- [Problem details]
Answer these questions from the vent cap passage below:
1. What kind of material does the vent cap comprise?
2. What is a copper or copper alloy mesh in the vent cap meant to inhibit?
3. What is the minimum compression the seat protrusions must achieve into the polymer surface?

- [Passage to read]
The vent cap 304 is formed from a vent seat 308 adhered or sealed against the outer surface of the polymer shield layer 362, and a vent cover 305 extending radially outwards from the vent seat 308. The vent seat 308 includes an inner central portion and extended portions 314 _a-b extending from the inner central portion. The vent seat 308 includes a first side 31 S _{a¬ f} a seated against the polymer shield layer 352 and a second side 317 _a-b opposite to the first side and distal from the polymer shield layer 352. The vent cover 305 extends over the inner central area of the second side of the seat portion, and an outer area of the second side of the seat portion forms the extended portions of the vent seat 314 _a-b . Optionally the vent cover 305 comprises a screw thread to enable it to be attached to the valve seat 308 and seal between the two, optionally using a sealing gasket or O-ring. Additional strapping 312 can be placed over the extended portions of the vent seat 314 _a-b to help secure the vent seat 308 in position. The vent cap 304 comprises a hydrophobic material treated with fluoropolymer such as PTFE (an example of this is well known to many as Gore-Tex® - a trade-mark of W.L. Gore and Associates) to prevent sea water from entering the layers of flexible pipe body, while allowing gas out. There are other structures incorporating PTFE infused layers which are useful also for this purpose, such as described in U.S. Patent 4,194,041. The fluoropolymer is applied sometimes as nano-particles, and may be deposited using vapour deposition techniques. Other hydro-phobic materials may alternatively be incorporated, or infused into layers making up the vent cap 304; these include trimethylsilyl functionalized silica nanoparticles, cellulose, and carbon nanotubes.

Advantageously a copper or copper alloy mesh or woven fabric may be incorporated into the vent cap 304, as an outer layer, to inhibit marine life growth, and thereby prevent blockage of the vent cap from the outside or damage to layers of the vent cap from the marine organisms.

The vent cap 304 is installed on a vent seat 308 which is connected onto the outer surface of the polymer shield layer 362. The vent seat 308 is secured against the polymer shield layer 352 by seat protrusions 310. The vent seat comprises a material which may either be rigid, secured against a flattened section of the outer surface of the polymer sheath layer, or may comprise a compliant material which may be bent around the circumference of the outer sheath layer.

The seat protrusions 310 engage with the polymer shield layer 352 to a set depth forming a seal between the vent cap 304 and the outer surface of the polymer shield layer 362. The protrusions are sized to ensure that when engaged against the polymer shield layer 362 they achieve at least 5% compression into the surface of the polymer, and preferably at least 10% compression, and aptly over 12.5% compression. Compression is a measure of the reduction in thickness of the polymer shield layer resulting from the imposition of a protrusion into its outer surface. This degree of compression is intended to ensure that the seal is maintained when the polymer is acted on by the external hydrostatic head of water at great depths.

- [Provided data]
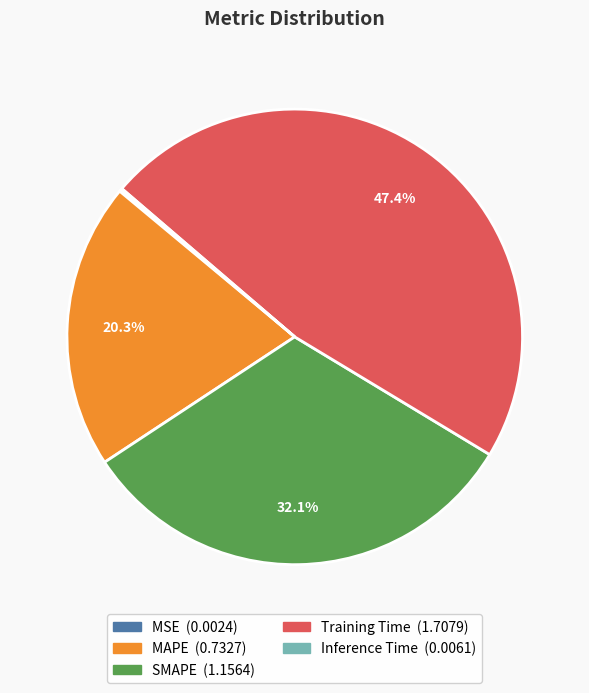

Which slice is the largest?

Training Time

---

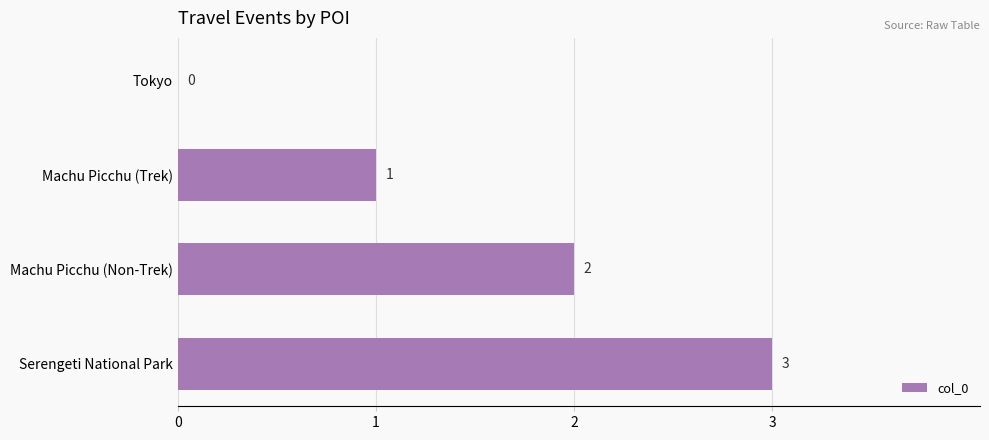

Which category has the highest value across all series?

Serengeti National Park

- [Solved problem]
1. A hydrophobic material treated with fluoropolymer such as PTFE.
2. Marine life growth.
3. At least 5%.